Programmed for scientific success

As computer programming has advanced from the starting blocks laid down by Ada Lovelace, it has become indispensable to science. With data being vital to many HR Wallingford projects, an ever increasing number of our scientists and engineers now have programming know-how as part of their skills sets.

Since Ada Lovelace’s pioneering work in the first half of the 1800s, programming had made huge strides and become of massive benefit to a wide range of fields. At HR Wallingford, for instance, we use coding to model water quality, collision risks for fish, wave conditions and underwater noise – and those are just a tiny handful of the projects led by our female scientists, flying the flag high for the trailblazing Ada.

Programming has been a core part of our organisation’s skills set right from its beginning, for example for numerical modelling and to control instrumentation in the physical modelling halls. The rise in computing power over the last decades, enabling us to extract value from ever larger sets of data, has resulted in most of our projects now requiring some coding. Quite often it is possible to re-use our previously built models, adapting them by adding new lines of code. At the other end of the spectrum, we have a dedicated informatics team that work on projects which require the full software development lifecycle including both desktop and web applications.

Jane Mauz

For example Jane Mauz, a principal scientist in the informatics team, has developed software for applications including water quality modelling, flood risk mapping and climate change impacts. Her specialism is geospatial data. She typically uses Python to write new software, as well as for writing shorter scripts to help others in the company extract value from their data.

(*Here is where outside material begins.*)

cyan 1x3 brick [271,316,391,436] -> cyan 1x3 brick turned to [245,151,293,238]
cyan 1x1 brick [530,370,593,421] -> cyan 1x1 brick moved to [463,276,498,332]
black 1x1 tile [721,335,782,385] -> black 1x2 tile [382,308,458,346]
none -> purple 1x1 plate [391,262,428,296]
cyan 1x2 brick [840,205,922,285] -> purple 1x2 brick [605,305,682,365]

“Across the company, scientists use a wide range of languages – such as Matlab, Fortran, C#, R, Java, and of course Python – as the range of work requires a variety of tools,” Jane explains. “Over the last few years there has been increasing demand for web dashboards that provide a live view of clients’ data, so we have expanded our capability in web development using HTML, CSS, JavaScript, Python and Flask.”

Dr Kate Rossington, who specialises in modelling coasts and estuaries, typically uses Matlab and Fortran when coding for her work. Like Jane, the projects that she works on sometimes require her to develop new models and sometimes to adapt existing ones. If a data set needs analysing, and it’s too big for Excel,  she writes the code in Matlab.
 

Kate Rossington with Tom Benson and the fish encounter model

“One interesting programming project I’ve worked on was a fish encounter agent-based model – to investigate fish collisions with underwater turbines,” she explains. “Starting with our existing agent-based model I used published algorithms to write a program in Matlab that would predict when fish passed close to an underwater turbine and calculate the likelihood of it colliding, being injured or killed. This program allows us to predict the impact of tidal turbines on fish populations and has the potential to help estimate the environmental impacts of tidal turbines at different locations.”

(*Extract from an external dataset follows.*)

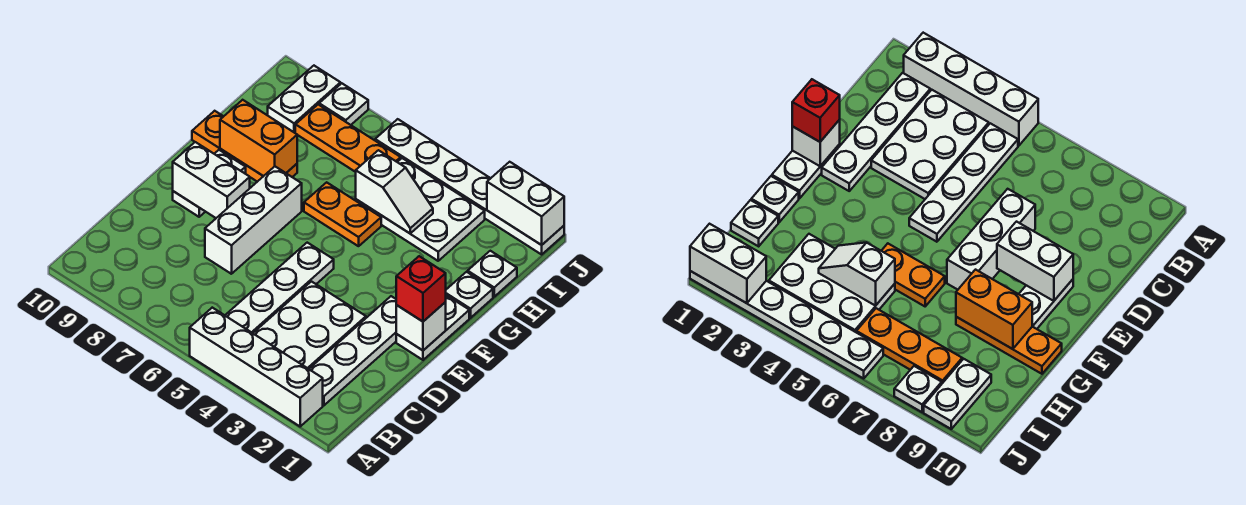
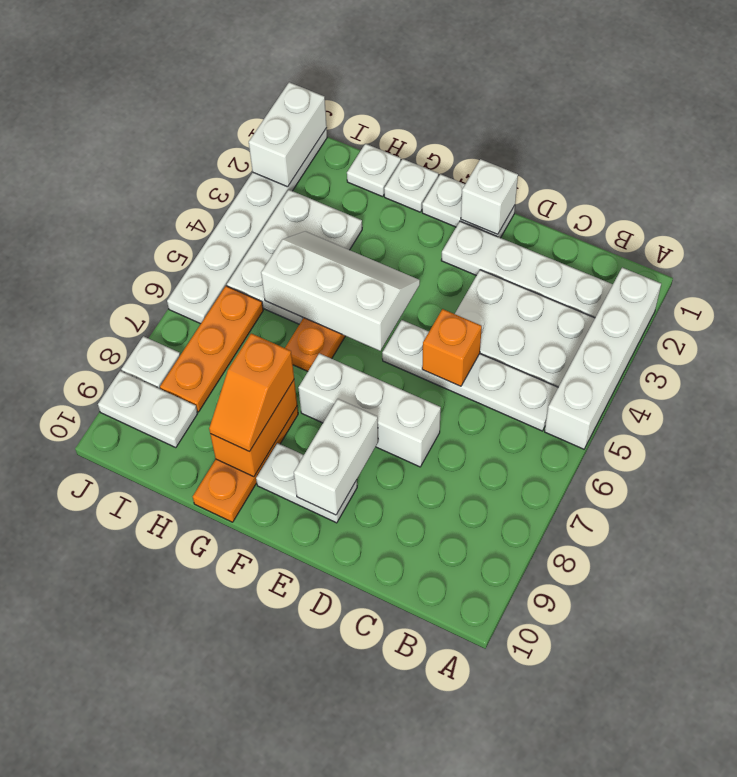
none -> orange 1x1 brick [422,309,482,386]
red 1x1 brick [396,256,446,321] -> none
none -> orange 1x2 slope [209,333,294,452]
white 1x2 slope [356,150,433,233] -> white 2x3 slope [261,231,420,351]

Dr Olivia Bentley, who works on projects that model and analyse waves to help solve problems relating to coasts and oceans, mainly codes with Python, and sometimes Fortran.

“I use my programming skills on a daily basis for analysing data,” explains Olivia. “A lot of our metocean analysis tools are already in existence, so much of my work is in editing the code. When I do write new code it is often to solve a problem, for instance automating animation of sea ice model results in QGIS. I have also written code to help visualise results, and to generate plots and tables automatically into a Word document formatted in HR Wallingford style. 

“I like projects when we write from scratch and think out of the box – when you have an inkling that code should be able to solve a problem, and you can actually make it work. Even when not coding from scratch, it’s useful to have some programming knowledge to know what you are looking for when editing. I think it’s pretty difficult to do any science without some knowledge of programming now.”
 

Olivia Bentley

Many new graduates, not surprisingly therefore, now arrive at HR Wallingford already knowing how to program. They may know different languages to what they subsequently need for projects here, but that gives them the building blocks to learn new ones. Plus, the experts in the informatics team are always on hand to advise less experienced programmers. 

Kate, Jane and Olivia all learned to code at university. Kate had to learn to code for her PhD. She started modelling her estuarine model in Excel, but soon realised it wasn’t capable of meeting her needs, so taught herself Visual Basic and Fortran. Olivia learnt python, C and Matlab as part of her undergraduate course and then got in a lot of coding practice when she ran numerical models for her PhD thesis. To be able to interact with her model of turbulent vertical mixing in the ocean, she had to write various plotting and analysis scripts along with short scripts to set the initial states of the model in Python. Jane touched on programming in her undergraduate degree, but it was a substantial part of her Masters in GIS, which combined her love of informatics and geography.

“Learning programming of course doesn’t stop after university,” Jane points out. "It’s important to keep your knowledge up-to-date, as the pace of change is so fast. There is always more to learn – new languages, technologies and methods.”

Over the years, our scientists and engineers have made sure that they keep abreast with developments and have used programming to maximum benefit for our projects. As computer power keeps rising, and new techniques emerge, they will continue to make the most of developments in a discipline that Ada set in motion with her early programming almost 200 years ago.